==== Passage for review

When Can You Deduct Moving Expenses?
Some people think you can always deduct moving expenses on your federal income tax return. Not true. However, you can deduct some moving expenses if you meet the applicable eligibility rules.
Good News, Bad News
The good news is allowable moving expense write-offs are “above-the-line” deductions. As such, you don’t have to itemize these costs on your tax return to benefit.
And the bad news? Your move must be considered work-related for you to be entitled to any deductions.
The 50-Mile Test
To meet the work-related requirement, you must first pass the 50-mile test. This means the distance between your new primary job and your former home must be at least 50 miles greater than the distance from your former home to your old job (in other words, your old commute).
So if you formerly lived 10 miles from work, and your new office is 45 miles from your former home, you lose. You can’t deduct your moving expenses. If, on the other hand, your new office is 65 miles from your former home, then your new commute is 55 miles longer, and you pass the first test.

========

> **Instructions to follow**: Reproduce verbatim the part of the moving-expense deduction article starting at "Some people think" and ending at "your old commute).".

==== Source data

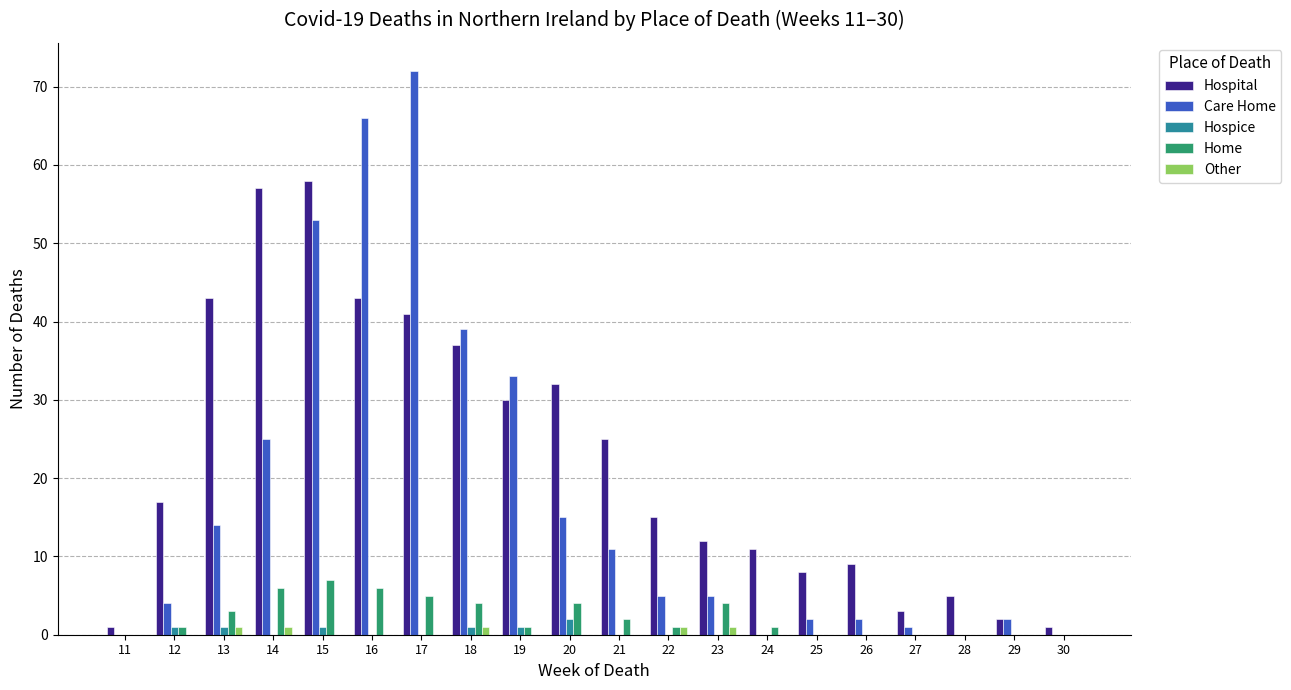

Is it true that Hospital equals 28 at 13?

False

========

> **Solution for this exercise**:
Some people think you can always deduct moving expenses on your federal income tax return. Not true. However, you can deduct some moving expenses if you meet the applicable eligibility rules.
Good News, Bad News
The good news is allowable moving expense write-offs are “above-the-line” deductions. As such, you don’t have to itemize these costs on your tax return to benefit.
And the bad news? Your move must be considered work-related for you to be entitled to any deductions.
The 50-Mile Test
To meet the work-related requirement, you must first pass the 50-mile test. This means the distance between your new primary job and your former home must be at least 50 miles greater than the distance from your former home to your old job (in other words, your old commute).